TASK DATA:
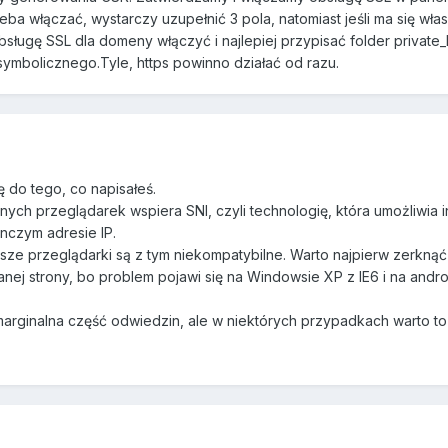
zeba włączać, wystarczy uzupełnić 3 pola, natomiast jeśli ma się wła
bsługę SSL dla domeny włączyć i najlepiej przypisać folder private_
symbolicznego.Tyle, https powinno działać od razu.
 do tego, co napisałeś.
ch przeglądarek wspiera SNI, czyli technologię, która umożliwia in
nczym adresie IP.
sze przeglądarki są z tym niekompatybilne. Warto najpierw zerkną
nej strony, bo problem pojawi się na Windowsie XP z IE6 i na andro
marginalna część odwiedzin, ale w niektórych przypadkach warto to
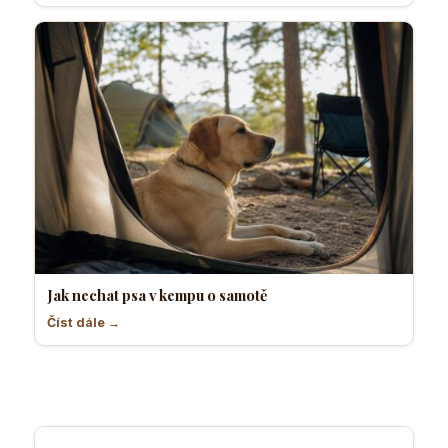
Jak nechat psa v kempu o samotě
Číst dále →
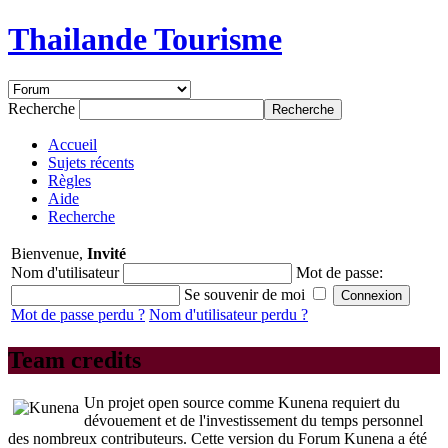
Thailande Tourisme
Recherche
Accueil
Sujets récents
Règles
Aide
Recherche
Bienvenue,
Invité
Nom d'utilisateur
Mot de passe:
Se souvenir de moi
Mot de passe perdu ?
Nom d'utilisateur perdu ?
Team credits
Un projet open source comme Kunena requiert du
dévouement et de l'investissement du temps personnel
des nombreux contributeurs. Cette version du Forum Kunena a été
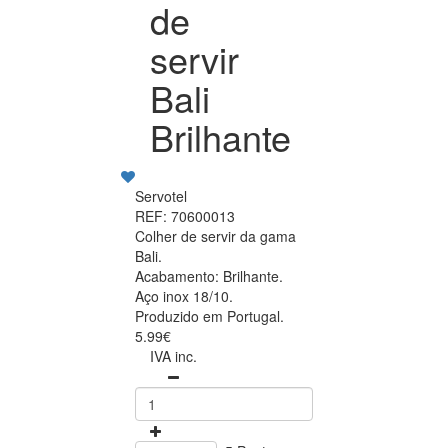
de
servir
Bali
Brilhante
Servotel
REF: 70600013
Colher de servir da gama
Bali.
Acabamento: Brilhante.
Aço inox 18/10.
Produzido em Portugal.
5.99€
IVA inc.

TASK STATEMENT: State how many lines of the items above contain the string "utilisateur". Give only the number.

TASK OUTPUT: 2